Alternatively, “they would have pockets in the hems of skirts or they would have what we call butt pockets, because in the back pleats of gowns, you could hide a deep pocket,” Cox said. In one of her YouTube videos, in which she is dressed in Victorian clothing, she put an entire bottle of prosecco in such a pocket.
In the late 20th century, as female clothing shifted toward narrower silhouettes and lighter textiles, substantial pockets became difficult to incorporate, so they were sized down or erased from garments altogether, she said.
Perhaps in the quest for pocket parity, the claw grip is “this weird thing of trying to go without bags and purses to prove a point,” Cox said. “Are people, without fully consciously realising it, trying to prove we don’t want bags anymore, we want pockets?”
Several brands have managed to insert themselves into the claw grip chatter, offering products that enable carrying more stuff – think of the wallets or cardholders that attach to phones – which turns this act of making the otherwise invisible contents of a bag visible into a marketing opportunity.
Among the products catering to the tendency of women to carry things in their hands is a phone case by Rhode that includes a lip gloss holder. Photo / Getty Images
“Unlike fashion, you don’t generally see beauty brands because your products are in your bathroom or in your purse,” said Rachel Strugatz, a beauty correspondent at Puck. “It’s much harder for beauty items to become a status symbol in the way that fashion does with sneakers or shoes or handbags or literally anything else where you know what the brand is.”
In February 2024, Hailey Bieber’s brand, Rhode, released a phone case with a built-in lip gloss holder that generated a wait list of more than 200,000 interested customers. Now the case and the lip gloss have become immediately recognisable, partly because of how many times they’re seen peeking through women’s hands. Particularly Bieber’s hands.
This month, Glossier – which from its earliest days had packaged items in pink transparent reusable pouches – released a pair of terry-cloth shorts with a sliver of a pocket that fit only lip balms. There are also side pockets, which could fit a phone, and a single belt loop, potentially for key rings.
When designing the shorts, Glossier did not set out to meet this phenomenon, but “there was an unconscious knowing” that things are now more likely to be photographed out there, in the wild, “especially something that would be otherwise hidden in a bag,” said Kyle Richardson, a senior designer at Glossier. (The morning of our interview, she carried her phone, office badge, wallet case and a bag of rice in one hand.)

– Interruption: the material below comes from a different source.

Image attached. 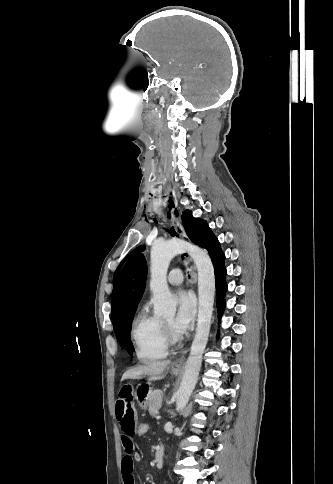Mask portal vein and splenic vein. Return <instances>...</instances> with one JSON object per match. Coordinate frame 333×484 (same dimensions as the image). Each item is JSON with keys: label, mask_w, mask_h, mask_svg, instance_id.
Instances as JSON below:
<instances>
[{"label": "portal vein and splenic vein", "mask_w": 333, "mask_h": 484, "mask_svg": "<svg viewBox=\"0 0 333 484\" xmlns=\"http://www.w3.org/2000/svg\"><path fill=\"white\" fill-rule=\"evenodd\" d=\"M160 418H161V416H159V415L156 416V419H160Z\"/></svg>", "instance_id": "portal-vein-and-splenic-vein-1"}]
</instances>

There are also theories that the claw grip reflects the chaos of the minds of women who are thinking through to-do lists and mentally writing text messages and running errands all at the same time.
“I think holding things in our hands actually is our need to keep something in control,” Okatsuka said.

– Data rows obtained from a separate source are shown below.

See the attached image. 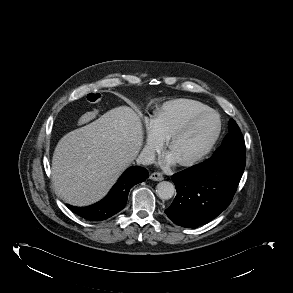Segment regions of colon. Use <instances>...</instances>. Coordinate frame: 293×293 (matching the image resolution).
Here are the masks:
<instances>
[{
  "instance_id": "5ec220e1",
  "label": "colon",
  "mask_w": 293,
  "mask_h": 293,
  "mask_svg": "<svg viewBox=\"0 0 293 293\" xmlns=\"http://www.w3.org/2000/svg\"><path fill=\"white\" fill-rule=\"evenodd\" d=\"M86 99L89 103L99 105L103 101V96L99 92H91L87 94ZM98 114L99 109H92L90 111H87L79 117L78 123L81 125L86 124L94 120L98 116Z\"/></svg>"
}]
</instances>
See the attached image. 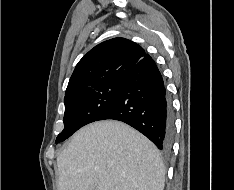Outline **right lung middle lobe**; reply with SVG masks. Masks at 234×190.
I'll list each match as a JSON object with an SVG mask.
<instances>
[{
	"label": "right lung middle lobe",
	"instance_id": "1",
	"mask_svg": "<svg viewBox=\"0 0 234 190\" xmlns=\"http://www.w3.org/2000/svg\"><path fill=\"white\" fill-rule=\"evenodd\" d=\"M122 80L76 92L65 98L64 129L56 143L69 138L86 124L97 121L116 101Z\"/></svg>",
	"mask_w": 234,
	"mask_h": 190
}]
</instances>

“I started getting submissions that were like, ‘Oh, I’m carrying XYZ and the weight of the world’ or something metaphorical like that,” Robbe said. The claw grip, she added, could be seen as “an extension of or in parallel with the mental and emotional and spiritual burdens that women carry”.

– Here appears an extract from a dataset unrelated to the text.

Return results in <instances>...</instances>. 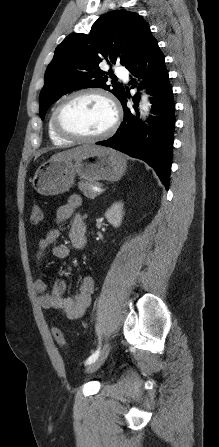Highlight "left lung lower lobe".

In 2023, Robbe started a print magazine called Pinky to explore the “metaphysical” things women also carry.
It is an idea that artist Maira Kalman started to explore three years ago.
“One day at a farmers market, I saw a woman carrying an absolutely gigantic cabbage,” Kalman said in a 2023 TED Talk. “It made me think of all the things women hold, literally and metaphorically.”
Yes, they hold cabbages, balloons, phones. But also “the home and the family and the children and the food. The friendships, the work, the work of the world and the work of being human. The memories and the troubles and the sorrows and the triumphs and the love. Men do as well, but not quite in the same way.”
She turned her observations into a book of paintings. It is called “Women Holding Things.”